• DATASET CONTENT
= = = = = = =
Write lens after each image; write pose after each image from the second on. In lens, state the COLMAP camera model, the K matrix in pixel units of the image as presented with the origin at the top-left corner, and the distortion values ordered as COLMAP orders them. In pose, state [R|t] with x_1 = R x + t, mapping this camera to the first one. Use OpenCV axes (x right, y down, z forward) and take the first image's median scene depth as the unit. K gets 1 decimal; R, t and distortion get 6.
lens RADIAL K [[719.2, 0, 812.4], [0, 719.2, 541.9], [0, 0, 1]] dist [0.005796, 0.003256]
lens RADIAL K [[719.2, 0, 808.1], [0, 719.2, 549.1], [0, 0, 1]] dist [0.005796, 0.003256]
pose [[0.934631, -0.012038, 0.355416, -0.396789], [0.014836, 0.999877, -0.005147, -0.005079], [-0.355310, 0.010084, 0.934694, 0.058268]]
= = = = = = =
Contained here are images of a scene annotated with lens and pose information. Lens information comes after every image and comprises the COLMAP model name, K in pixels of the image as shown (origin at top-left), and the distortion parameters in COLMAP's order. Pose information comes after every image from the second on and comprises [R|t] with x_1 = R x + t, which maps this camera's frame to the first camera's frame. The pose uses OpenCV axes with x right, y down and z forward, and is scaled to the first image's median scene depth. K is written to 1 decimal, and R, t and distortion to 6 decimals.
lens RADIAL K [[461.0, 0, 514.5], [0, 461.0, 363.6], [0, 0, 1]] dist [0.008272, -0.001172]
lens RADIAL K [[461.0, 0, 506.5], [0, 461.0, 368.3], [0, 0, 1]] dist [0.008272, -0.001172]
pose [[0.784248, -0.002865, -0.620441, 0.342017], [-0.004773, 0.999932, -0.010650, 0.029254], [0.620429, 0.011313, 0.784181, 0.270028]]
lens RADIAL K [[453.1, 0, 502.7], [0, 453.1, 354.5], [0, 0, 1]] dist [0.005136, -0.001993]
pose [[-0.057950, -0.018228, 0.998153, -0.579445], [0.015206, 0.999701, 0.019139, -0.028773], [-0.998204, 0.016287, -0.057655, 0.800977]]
= = = = = = =
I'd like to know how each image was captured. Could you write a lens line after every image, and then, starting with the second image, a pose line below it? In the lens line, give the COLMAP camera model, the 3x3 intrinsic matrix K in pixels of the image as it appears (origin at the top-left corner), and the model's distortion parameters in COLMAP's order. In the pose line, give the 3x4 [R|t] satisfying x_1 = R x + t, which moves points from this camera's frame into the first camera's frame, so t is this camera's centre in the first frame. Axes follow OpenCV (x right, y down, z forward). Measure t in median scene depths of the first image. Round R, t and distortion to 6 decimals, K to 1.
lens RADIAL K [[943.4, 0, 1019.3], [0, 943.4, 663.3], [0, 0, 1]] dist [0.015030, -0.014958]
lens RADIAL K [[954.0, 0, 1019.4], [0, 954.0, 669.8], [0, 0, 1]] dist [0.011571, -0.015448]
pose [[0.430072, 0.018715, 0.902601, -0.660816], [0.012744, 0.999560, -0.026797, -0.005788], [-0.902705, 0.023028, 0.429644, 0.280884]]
= = = = = = =
• EXERCISE
Retype the lines from the one containing "Write lens after" through the one containing "0.010084, 0.934694, 0.058268]]", both included, with every character unchanged.

• SOLUTION FOR THIS TASK
Write lens after each image; write pose after each image from the second on. In lens, state the COLMAP camera model, the K matrix in pixel units of the image as presented with the origin at the top-left corner, and the distortion values ordered as COLMAP orders them. In pose, state [R|t] with x_1 = R x + t, mapping this camera to the first one. Use OpenCV axes (x right, y down, z forward) and take the first image's median scene depth as the unit. K gets 1 decimal; R, t and distortion get 6.
lens RADIAL K [[719.2, 0, 812.4], [0, 719.2, 541.9], [0, 0, 1]] dist [0.005796, 0.003256]
lens RADIAL K [[719.2, 0, 808.1], [0, 719.2, 549.1], [0, 0, 1]] dist [0.005796, 0.003256]
pose [[0.934631, -0.012038, 0.355416, -0.396789], [0.014836, 0.999877, -0.005147, -0.005079], [-0.355310, 0.010084, 0.934694, 0.058268]]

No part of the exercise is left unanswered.